Phillips' approach to honing the congenital cardiac team's interpersonal skills starts with erasing traditional hierarchical markers. To his team he is "Alistair," not "Dr. Phillips," a distinction he believes makes it easier for team members to participate fully in discussions and critiques.

Each simulation begins with a "pre-brief," a document that lays out each participant's goals for the surgery, the order in which the surgery will proceed, and the after-care duties of nursing staff.

"We start with a team huddle" in which the team members state the goal and the procedures by which the goal will be met, Phillips said.

In the simulation with the infant mannequin, the goal was the closure of the septal defect with a Gore-Tex patch, the surgical procedure was a sternotomy, and the main concern was ensuring that all holes (known medically as shunts) were closed to control postoperative bleeding and improve heart function. After the anesthesiologist, perfusionist, O.R. nursing team and ICU teams stated their goals and procedures, the team was ready to begin.

Each environment in the sim center is connected to a control room, where technicians use computers to create and control an infinite range of medical scenarios for teaching or practice purposes.

In the sim center's operating room, with team members scrubbed in and gowned, the surgery proceeded in real time. As the mannequin's heart was stopped and circulatory function moved to bypass, the perfusionist quietly answered queries about heart rate, blood pressure and oxygen saturation.

Meanwhile, on the other side of the operating room's large window, Metcalfe Smith and his team huddled over a bank of keyboards, monitors and readouts.
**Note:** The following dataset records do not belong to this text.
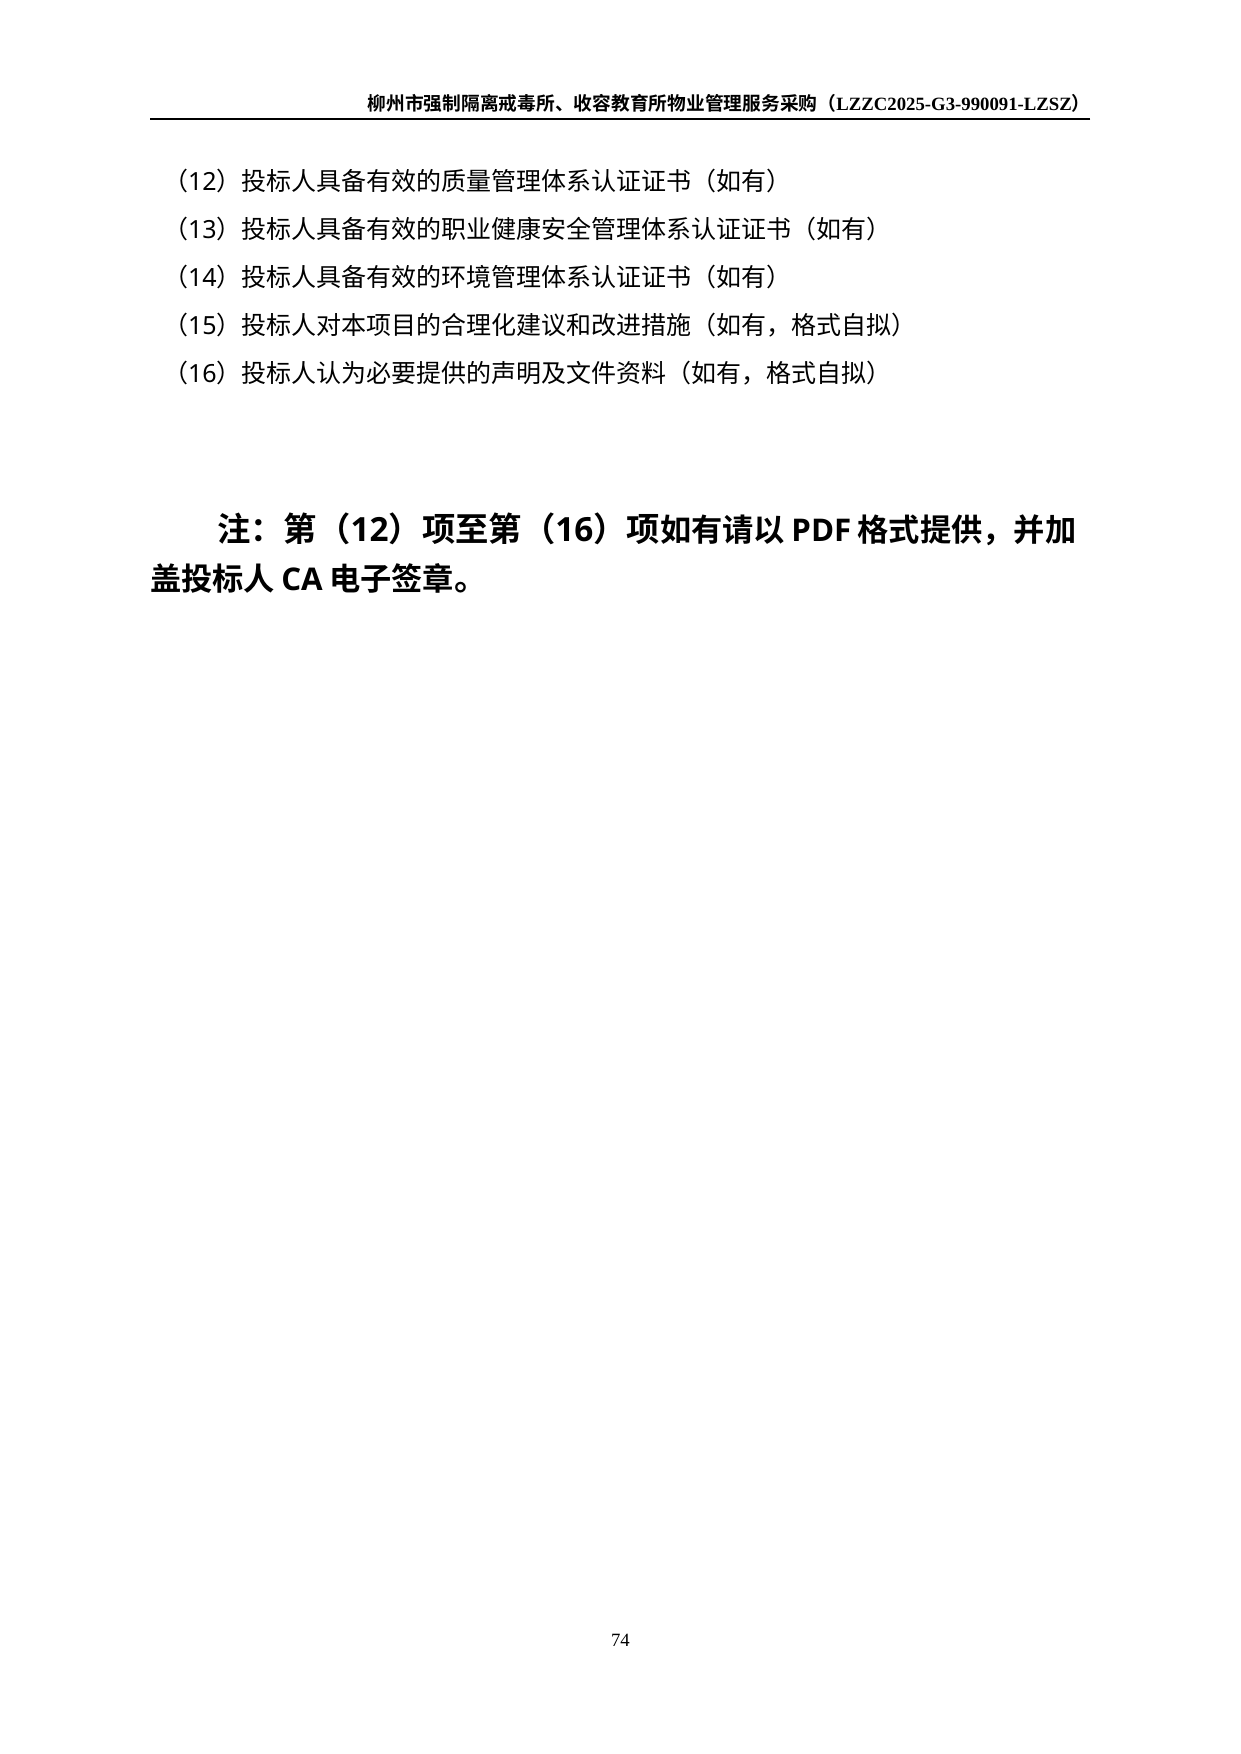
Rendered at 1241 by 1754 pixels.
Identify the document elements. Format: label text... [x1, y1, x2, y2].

text （12）投标人具备有效的质量管理体系认证证书（如有） [150, 150, 1090, 198]
text （15）投标人对本项目的合理化建议和改进措施（如有，格式自拟） [150, 294, 1090, 342]
text 注：第（12）项至第（16）项如有请以PDF格式提供，并加盖投标人CA电子签章。 [150, 503, 1090, 600]
text （13）投标人具备有效的职业健康安全管理体系认证证书（如有） [150, 198, 1090, 246]
text （14）投标人具备有效的环境管理体系认证证书（如有） [150, 246, 1090, 294]
text （16）投标人认为必要提供的声明及文件资料（如有，格式自拟） [150, 342, 1090, 389]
Planning for this simulation took a few weeks. Setting up the operating room, which included programming the scenario, took 72 hours. As the operation proceeded, the sim center team made sure that each step of the surgery, including prearranged complications for the O.R. team to react to, was executed as planned.
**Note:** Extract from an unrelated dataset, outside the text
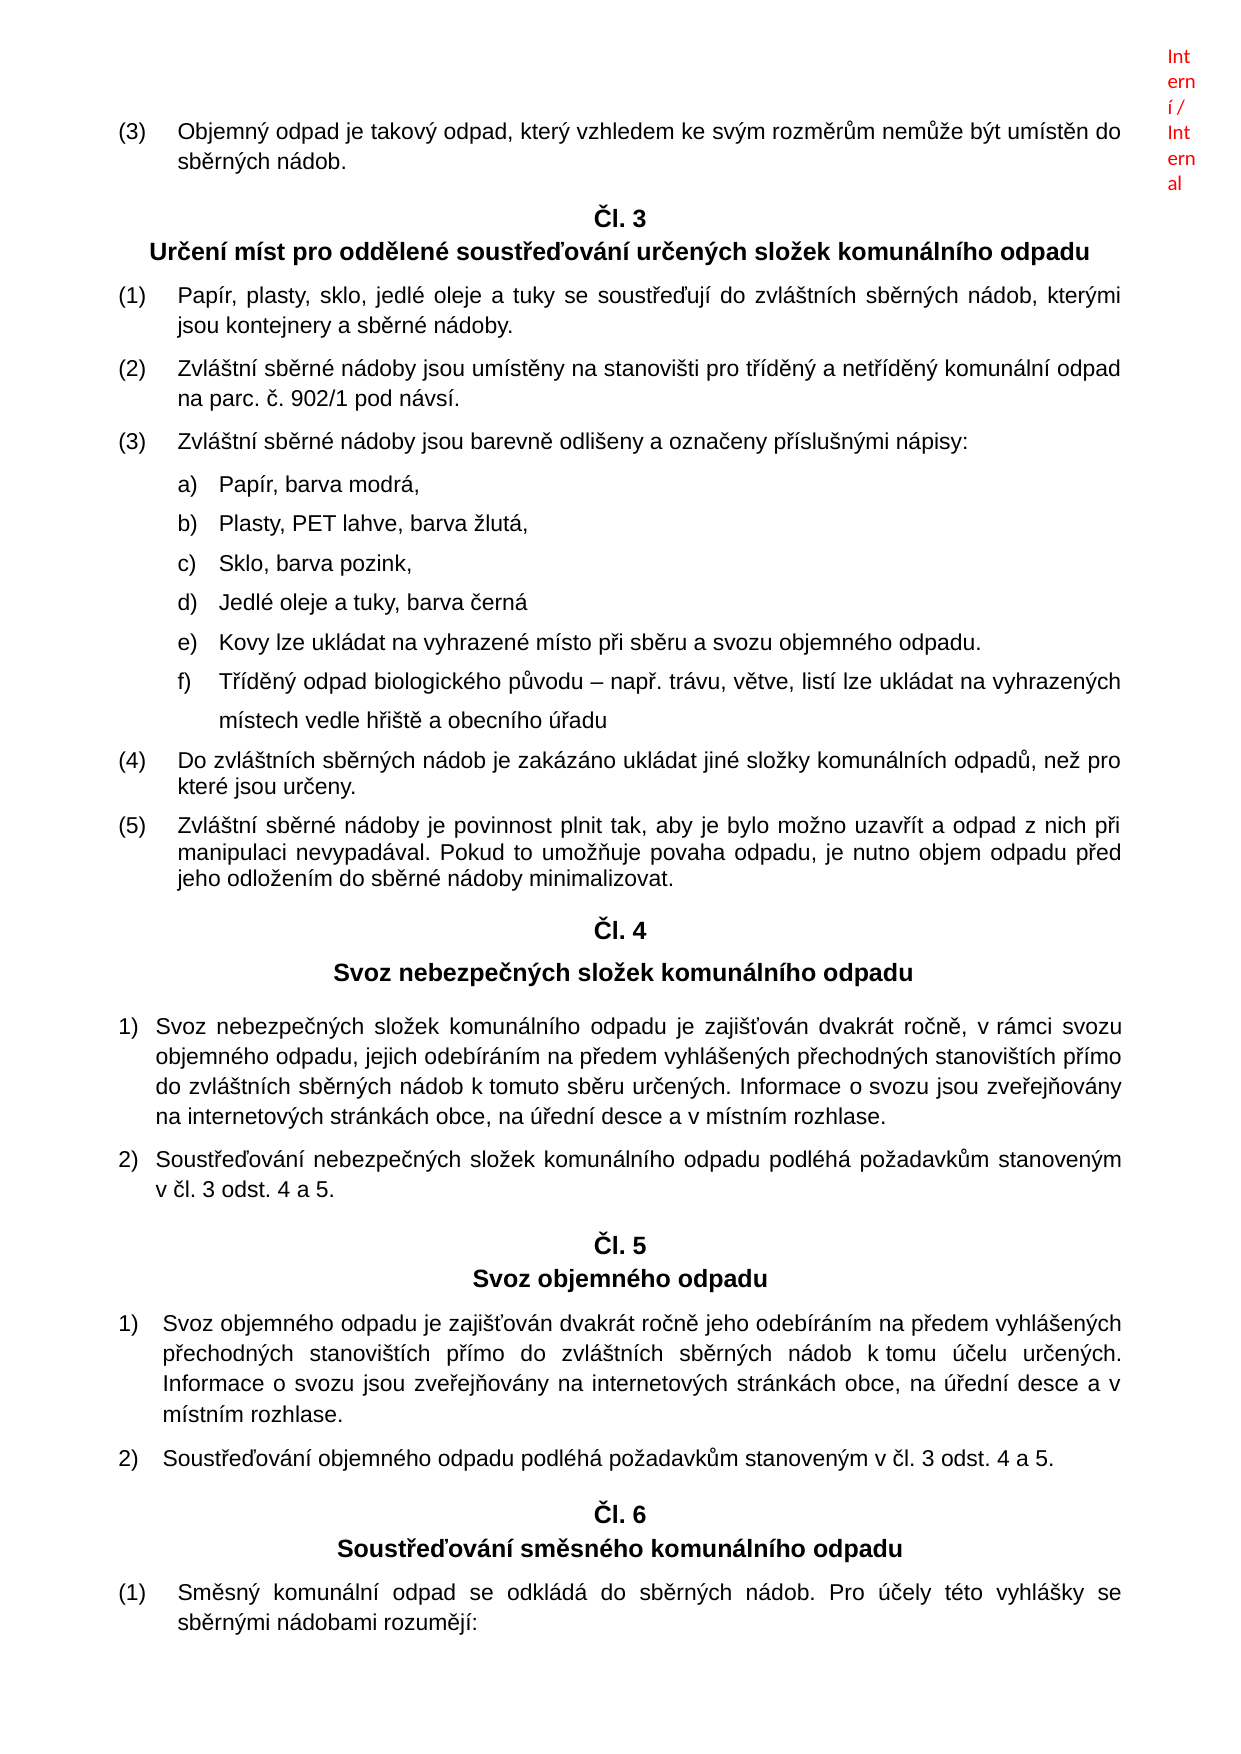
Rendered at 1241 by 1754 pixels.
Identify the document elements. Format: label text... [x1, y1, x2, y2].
"What makes this special is the collection of professionals running through the sequence, training together to perfect the surgical experience," Metcalfe Smith said. "When you're all training together, when you're continually working toward a common goal, then you can improve communication, which has a significant impact on safety and outcomes."

After surgery, the patient was prepared for transport and then transferred to the ICU, where the team handoff is conducted. The handoff is a crucial part of the medical care transition — the operating room team has to efficiently and accurately communicate what is going on with the patient. Cedars-Sinai has found that an enhanced handoff can dramatically reduce medical care issue during the first 24 hours after surgery, improving patient safety.

In the ICU, the team was tested with changing clinical scenarios that allow for very unusual but potentially very harmful clinical events.

After the procedure, Phillips and the O.R. and ICU teams met in a conference room for a step he considers as important as the surgery itself — the debriefing. Seated in a circle, team members asked and answered questions and raised issues they encountered during the simulation.

The general consensus from the surgical team: The simulation went well.

Discussion included technical glitches for the sim center team to deal with before the next simulation, and ways the surgical team could improve. From seemingly small changes, such as moving a medical device a few inches, to refining the information to offer when asked a direct question, the Congenital Heart Program's surgical team honed its approach.

In congenital heart surgery, where at any one time 10 people may be taking care of a patient, the team trumps the individual, Phillips said.

"After the scenario, you can adjust where people stand, change the position of the bypass machine, adjust where the scrub nurse stands in relation to the surgeon, and you get to see how each change affects communication," Phillips said. "The beauty of the sim center is that it has real, live information that is communicated to us exactly as we would see it in the O.R., and we can, in the safest way, review how it affects the patient."

The goal of the simulation was to improve patient safety through better teamwork.